> _Task objective_: In the records that follow, the lines from the one containing "M340,1966L355,1999L264,2044L247,2011Z" to the one containing "M12,1762L28,1754", inclusive, are to be given again exactly.

> _Records for this exercise_:
..............................

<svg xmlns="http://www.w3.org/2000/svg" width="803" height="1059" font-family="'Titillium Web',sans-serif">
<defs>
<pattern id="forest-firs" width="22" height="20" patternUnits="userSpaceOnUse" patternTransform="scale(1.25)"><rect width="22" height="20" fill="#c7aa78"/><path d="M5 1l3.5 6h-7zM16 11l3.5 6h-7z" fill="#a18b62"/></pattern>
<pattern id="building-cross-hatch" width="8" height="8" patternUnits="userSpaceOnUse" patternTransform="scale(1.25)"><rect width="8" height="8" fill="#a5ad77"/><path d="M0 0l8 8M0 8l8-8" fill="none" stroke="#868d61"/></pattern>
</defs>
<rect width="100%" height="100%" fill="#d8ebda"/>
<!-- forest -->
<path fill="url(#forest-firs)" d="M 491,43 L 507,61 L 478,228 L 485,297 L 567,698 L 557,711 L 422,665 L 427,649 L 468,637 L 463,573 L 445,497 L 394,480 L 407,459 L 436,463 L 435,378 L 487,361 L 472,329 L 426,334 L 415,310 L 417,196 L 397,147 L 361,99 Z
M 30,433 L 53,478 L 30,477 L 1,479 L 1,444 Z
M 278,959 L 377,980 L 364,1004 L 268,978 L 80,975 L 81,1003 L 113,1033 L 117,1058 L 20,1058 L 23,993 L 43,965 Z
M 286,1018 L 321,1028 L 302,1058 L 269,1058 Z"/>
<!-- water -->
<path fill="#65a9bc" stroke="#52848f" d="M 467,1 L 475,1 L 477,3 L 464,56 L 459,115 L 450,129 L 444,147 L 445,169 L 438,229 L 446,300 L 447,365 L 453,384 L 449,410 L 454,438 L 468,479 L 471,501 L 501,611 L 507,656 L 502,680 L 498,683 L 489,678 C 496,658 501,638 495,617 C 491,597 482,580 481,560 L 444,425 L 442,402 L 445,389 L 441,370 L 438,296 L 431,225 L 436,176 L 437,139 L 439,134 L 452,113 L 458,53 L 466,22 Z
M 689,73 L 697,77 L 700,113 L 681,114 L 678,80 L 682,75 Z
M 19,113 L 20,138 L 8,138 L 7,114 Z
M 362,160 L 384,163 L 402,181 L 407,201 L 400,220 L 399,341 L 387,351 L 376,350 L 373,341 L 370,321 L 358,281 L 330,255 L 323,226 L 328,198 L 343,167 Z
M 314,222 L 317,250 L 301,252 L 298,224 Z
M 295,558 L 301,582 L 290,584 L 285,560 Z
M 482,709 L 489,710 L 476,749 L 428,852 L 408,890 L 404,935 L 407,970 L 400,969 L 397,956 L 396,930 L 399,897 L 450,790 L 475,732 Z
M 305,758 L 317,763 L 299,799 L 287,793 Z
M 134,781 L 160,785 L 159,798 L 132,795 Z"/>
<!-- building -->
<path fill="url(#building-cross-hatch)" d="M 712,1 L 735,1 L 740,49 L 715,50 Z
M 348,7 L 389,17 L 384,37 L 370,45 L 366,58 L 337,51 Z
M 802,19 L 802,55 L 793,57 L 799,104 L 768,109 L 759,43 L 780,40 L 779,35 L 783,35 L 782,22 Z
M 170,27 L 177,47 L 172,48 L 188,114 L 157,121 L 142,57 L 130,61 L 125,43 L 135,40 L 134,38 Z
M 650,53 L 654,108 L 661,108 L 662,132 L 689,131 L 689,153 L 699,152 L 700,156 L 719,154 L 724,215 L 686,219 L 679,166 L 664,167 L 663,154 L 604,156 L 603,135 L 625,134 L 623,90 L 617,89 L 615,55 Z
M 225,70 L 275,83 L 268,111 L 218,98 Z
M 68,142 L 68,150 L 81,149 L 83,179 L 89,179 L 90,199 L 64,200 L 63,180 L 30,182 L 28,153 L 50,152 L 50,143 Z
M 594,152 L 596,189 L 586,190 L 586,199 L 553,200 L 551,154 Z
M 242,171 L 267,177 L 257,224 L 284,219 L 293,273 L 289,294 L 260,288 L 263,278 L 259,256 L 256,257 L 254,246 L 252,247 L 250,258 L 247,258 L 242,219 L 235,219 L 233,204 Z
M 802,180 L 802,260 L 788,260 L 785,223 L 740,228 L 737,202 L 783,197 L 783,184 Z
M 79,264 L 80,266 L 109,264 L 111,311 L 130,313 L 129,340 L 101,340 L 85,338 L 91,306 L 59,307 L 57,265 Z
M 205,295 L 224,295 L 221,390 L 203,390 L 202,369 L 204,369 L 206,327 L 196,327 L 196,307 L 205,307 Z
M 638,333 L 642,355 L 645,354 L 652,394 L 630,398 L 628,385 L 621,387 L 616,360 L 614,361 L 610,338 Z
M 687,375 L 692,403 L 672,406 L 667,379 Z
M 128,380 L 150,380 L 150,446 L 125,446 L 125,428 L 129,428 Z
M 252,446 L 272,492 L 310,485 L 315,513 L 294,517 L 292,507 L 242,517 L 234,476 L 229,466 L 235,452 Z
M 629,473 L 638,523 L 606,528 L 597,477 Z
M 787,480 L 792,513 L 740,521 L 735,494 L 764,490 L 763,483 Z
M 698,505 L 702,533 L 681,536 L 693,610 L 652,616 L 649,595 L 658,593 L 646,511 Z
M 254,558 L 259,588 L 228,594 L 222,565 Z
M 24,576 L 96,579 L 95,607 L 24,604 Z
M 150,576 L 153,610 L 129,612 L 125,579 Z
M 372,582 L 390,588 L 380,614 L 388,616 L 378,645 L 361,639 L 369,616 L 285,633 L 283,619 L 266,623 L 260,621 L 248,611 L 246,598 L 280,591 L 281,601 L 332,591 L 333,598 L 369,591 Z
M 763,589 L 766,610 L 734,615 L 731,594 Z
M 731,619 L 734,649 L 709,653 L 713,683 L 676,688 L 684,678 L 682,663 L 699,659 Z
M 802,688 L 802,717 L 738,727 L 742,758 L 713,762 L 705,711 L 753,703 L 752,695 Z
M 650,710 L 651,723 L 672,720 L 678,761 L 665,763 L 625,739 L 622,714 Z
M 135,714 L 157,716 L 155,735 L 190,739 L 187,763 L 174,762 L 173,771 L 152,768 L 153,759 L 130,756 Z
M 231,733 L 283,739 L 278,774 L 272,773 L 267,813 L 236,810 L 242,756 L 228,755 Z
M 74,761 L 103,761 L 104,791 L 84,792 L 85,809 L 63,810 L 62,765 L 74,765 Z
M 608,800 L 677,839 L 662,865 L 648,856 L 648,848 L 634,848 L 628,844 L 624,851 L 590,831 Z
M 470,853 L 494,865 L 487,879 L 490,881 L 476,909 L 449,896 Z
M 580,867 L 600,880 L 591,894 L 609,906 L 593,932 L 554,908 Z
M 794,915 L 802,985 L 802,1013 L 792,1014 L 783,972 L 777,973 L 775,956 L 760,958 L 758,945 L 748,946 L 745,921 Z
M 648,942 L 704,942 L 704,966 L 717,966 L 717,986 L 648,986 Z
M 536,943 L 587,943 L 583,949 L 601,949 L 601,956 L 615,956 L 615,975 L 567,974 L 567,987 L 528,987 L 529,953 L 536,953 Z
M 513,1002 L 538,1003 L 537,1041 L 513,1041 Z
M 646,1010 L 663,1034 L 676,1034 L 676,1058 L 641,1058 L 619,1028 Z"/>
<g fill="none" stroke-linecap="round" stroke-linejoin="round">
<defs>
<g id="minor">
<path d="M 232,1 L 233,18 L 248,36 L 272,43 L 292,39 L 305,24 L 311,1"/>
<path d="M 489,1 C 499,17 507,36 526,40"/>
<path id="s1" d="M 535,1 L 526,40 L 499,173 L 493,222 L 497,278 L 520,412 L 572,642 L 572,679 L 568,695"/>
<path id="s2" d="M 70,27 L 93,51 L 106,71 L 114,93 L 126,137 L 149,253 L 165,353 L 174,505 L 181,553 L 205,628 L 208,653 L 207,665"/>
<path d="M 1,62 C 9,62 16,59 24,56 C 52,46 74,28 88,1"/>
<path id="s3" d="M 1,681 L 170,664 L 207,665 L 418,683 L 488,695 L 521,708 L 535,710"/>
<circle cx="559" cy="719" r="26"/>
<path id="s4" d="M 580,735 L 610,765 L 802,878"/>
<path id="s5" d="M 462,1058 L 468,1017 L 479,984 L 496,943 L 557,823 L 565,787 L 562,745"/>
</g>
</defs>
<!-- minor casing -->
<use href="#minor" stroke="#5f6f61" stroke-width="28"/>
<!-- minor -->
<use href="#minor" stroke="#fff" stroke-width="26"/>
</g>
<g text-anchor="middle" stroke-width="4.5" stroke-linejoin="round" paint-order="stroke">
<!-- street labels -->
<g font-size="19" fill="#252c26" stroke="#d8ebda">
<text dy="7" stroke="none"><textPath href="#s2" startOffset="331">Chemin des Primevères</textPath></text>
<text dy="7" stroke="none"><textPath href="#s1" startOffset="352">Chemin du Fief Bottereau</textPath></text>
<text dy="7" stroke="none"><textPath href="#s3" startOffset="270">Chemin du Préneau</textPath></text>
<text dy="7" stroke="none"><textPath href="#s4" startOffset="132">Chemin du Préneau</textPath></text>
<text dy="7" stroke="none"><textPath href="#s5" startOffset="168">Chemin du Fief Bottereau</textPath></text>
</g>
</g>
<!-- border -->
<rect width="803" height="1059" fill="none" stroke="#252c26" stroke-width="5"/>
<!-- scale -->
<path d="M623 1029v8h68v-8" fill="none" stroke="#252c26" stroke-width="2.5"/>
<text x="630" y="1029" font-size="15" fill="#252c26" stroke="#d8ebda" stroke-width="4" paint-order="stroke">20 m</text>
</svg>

..............................

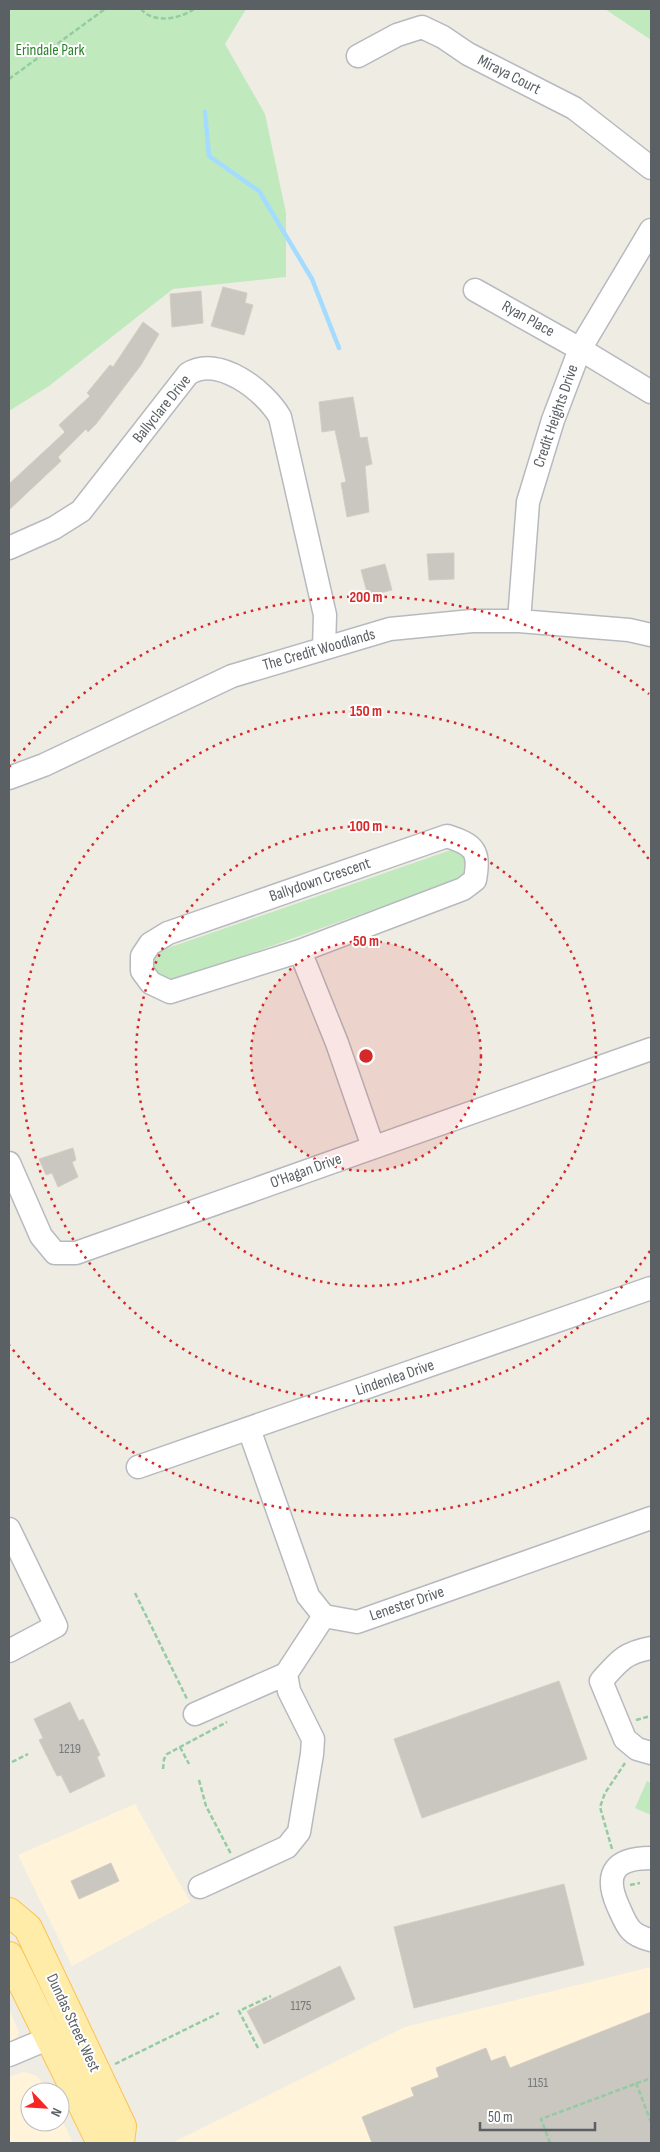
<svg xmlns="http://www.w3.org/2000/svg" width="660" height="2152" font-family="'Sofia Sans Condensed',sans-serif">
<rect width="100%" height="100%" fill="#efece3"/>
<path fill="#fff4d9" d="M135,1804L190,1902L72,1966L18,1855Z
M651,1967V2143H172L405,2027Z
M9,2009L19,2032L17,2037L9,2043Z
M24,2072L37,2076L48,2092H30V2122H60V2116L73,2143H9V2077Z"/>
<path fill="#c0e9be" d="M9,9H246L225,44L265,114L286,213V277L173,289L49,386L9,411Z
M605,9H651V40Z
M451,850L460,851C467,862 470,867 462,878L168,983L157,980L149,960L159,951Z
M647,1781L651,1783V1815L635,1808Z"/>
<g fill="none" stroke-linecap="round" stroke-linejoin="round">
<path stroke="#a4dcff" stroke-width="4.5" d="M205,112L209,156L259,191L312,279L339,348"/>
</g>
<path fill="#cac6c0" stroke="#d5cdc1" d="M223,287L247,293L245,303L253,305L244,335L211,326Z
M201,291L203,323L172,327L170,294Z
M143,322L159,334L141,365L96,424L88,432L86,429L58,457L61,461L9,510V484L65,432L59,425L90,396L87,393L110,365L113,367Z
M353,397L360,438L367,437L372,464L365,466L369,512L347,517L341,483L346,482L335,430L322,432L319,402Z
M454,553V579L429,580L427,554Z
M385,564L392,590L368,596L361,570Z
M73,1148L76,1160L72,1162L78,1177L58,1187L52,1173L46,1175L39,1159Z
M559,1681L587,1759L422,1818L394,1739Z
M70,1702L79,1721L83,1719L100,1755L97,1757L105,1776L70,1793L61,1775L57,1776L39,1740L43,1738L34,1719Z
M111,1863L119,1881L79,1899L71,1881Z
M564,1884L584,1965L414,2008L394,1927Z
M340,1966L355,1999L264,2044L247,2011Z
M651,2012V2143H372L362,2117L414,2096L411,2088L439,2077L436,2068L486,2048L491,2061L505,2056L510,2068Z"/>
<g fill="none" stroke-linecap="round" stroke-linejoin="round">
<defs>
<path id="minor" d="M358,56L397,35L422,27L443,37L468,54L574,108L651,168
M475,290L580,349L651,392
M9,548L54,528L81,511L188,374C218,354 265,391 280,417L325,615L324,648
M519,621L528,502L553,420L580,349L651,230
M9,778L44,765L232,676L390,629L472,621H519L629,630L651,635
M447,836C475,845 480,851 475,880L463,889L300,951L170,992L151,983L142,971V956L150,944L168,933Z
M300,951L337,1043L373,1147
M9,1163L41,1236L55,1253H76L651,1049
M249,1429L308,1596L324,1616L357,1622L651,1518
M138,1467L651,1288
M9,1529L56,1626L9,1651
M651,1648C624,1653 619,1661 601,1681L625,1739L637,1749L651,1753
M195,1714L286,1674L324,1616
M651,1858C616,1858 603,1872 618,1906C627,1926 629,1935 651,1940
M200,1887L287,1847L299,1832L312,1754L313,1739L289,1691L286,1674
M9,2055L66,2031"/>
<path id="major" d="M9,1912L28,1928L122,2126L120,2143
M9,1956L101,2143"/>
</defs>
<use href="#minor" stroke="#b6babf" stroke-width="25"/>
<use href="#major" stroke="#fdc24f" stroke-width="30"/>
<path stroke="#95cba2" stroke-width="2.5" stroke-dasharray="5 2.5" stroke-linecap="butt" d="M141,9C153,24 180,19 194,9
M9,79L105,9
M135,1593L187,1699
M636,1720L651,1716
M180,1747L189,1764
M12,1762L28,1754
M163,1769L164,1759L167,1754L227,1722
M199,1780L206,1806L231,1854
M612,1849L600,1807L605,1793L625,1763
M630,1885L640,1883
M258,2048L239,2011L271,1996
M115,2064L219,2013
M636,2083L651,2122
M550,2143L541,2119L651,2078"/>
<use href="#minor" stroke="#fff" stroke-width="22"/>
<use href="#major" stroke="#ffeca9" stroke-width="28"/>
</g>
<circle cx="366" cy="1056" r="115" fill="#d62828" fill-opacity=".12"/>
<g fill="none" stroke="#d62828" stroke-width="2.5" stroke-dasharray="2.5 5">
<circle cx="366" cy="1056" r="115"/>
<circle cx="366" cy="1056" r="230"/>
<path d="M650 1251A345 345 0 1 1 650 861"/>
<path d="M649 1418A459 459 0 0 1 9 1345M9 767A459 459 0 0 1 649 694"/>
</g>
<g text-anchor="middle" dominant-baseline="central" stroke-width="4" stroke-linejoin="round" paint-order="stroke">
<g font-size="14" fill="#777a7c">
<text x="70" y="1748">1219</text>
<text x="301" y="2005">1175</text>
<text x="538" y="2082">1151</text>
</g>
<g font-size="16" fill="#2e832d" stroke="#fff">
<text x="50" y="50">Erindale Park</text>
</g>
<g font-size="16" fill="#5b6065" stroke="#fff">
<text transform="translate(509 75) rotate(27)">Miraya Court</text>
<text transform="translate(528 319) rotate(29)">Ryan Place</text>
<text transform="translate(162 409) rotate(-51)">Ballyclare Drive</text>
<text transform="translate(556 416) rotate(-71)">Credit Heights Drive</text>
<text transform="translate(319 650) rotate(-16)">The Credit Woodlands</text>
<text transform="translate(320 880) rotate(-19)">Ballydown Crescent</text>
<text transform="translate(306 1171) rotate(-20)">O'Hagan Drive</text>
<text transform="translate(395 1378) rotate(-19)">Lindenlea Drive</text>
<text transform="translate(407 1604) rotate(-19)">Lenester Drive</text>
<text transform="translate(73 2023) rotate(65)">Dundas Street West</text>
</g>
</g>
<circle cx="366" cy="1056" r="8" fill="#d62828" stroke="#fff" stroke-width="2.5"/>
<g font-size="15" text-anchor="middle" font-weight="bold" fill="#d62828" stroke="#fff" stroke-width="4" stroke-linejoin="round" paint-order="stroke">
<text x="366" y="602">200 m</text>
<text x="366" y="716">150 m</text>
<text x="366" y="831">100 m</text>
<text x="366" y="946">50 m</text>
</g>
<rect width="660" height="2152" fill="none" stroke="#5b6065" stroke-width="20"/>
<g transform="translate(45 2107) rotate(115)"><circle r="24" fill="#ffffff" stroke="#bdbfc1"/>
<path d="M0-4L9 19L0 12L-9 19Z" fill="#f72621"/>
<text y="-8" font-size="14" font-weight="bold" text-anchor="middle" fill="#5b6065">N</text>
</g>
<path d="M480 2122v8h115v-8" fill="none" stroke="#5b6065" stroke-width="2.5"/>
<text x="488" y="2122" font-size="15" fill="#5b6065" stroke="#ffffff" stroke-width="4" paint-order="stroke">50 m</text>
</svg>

..............................

> _Output for this task_:
M340,1966L355,1999L264,2044L247,2011Z
M651,2012V2143H372L362,2117L414,2096L411,2088L439,2077L436,2068L486,2048L491,2061L505,2056L510,2068Z"/>
<g fill="none" stroke-linecap="round" stroke-linejoin="round">
<defs>
<path id="minor" d="M358,56L397,35L422,27L443,37L468,54L574,108L651,168
M475,290L580,349L651,392
M9,548L54,528L81,511L188,374C218,354 265,391 280,417L325,615L324,648
M519,621L528,502L553,420L580,349L651,230
M9,778L44,765L232,676L390,629L472,621H519L629,630L651,635
M447,836C475,845 480,851 475,880L463,889L300,951L170,992L151,983L142,971V956L150,944L168,933Z
M300,951L337,1043L373,1147
M9,1163L41,1236L55,1253H76L651,1049
M249,1429L308,1596L324,1616L357,1622L651,1518
M138,1467L651,1288
M9,1529L56,1626L9,1651
M651,1648C624,1653 619,1661 601,1681L625,1739L637,1749L651,1753
M195,1714L286,1674L324,1616
M651,1858C616,1858 603,1872 618,1906C627,1926 629,1935 651,1940
M200,1887L287,1847L299,1832L312,1754L313,1739L289,1691L286,1674
M9,2055L66,2031"/>
<path id="major" d="M9,1912L28,1928L122,2126L120,2143
M9,1956L101,2143"/>
</defs>
<use href="#minor" stroke="#b6babf" stroke-width="25"/>
<use href="#major" stroke="#fdc24f" stroke-width="30"/>
<path stroke="#95cba2" stroke-width="2.5" stroke-dasharray="5 2.5" stroke-linecap="butt" d="M141,9C153,24 180,19 194,9
M9,79L105,9
M135,1593L187,1699
M636,1720L651,1716
M180,1747L189,1764
M12,1762L28,1754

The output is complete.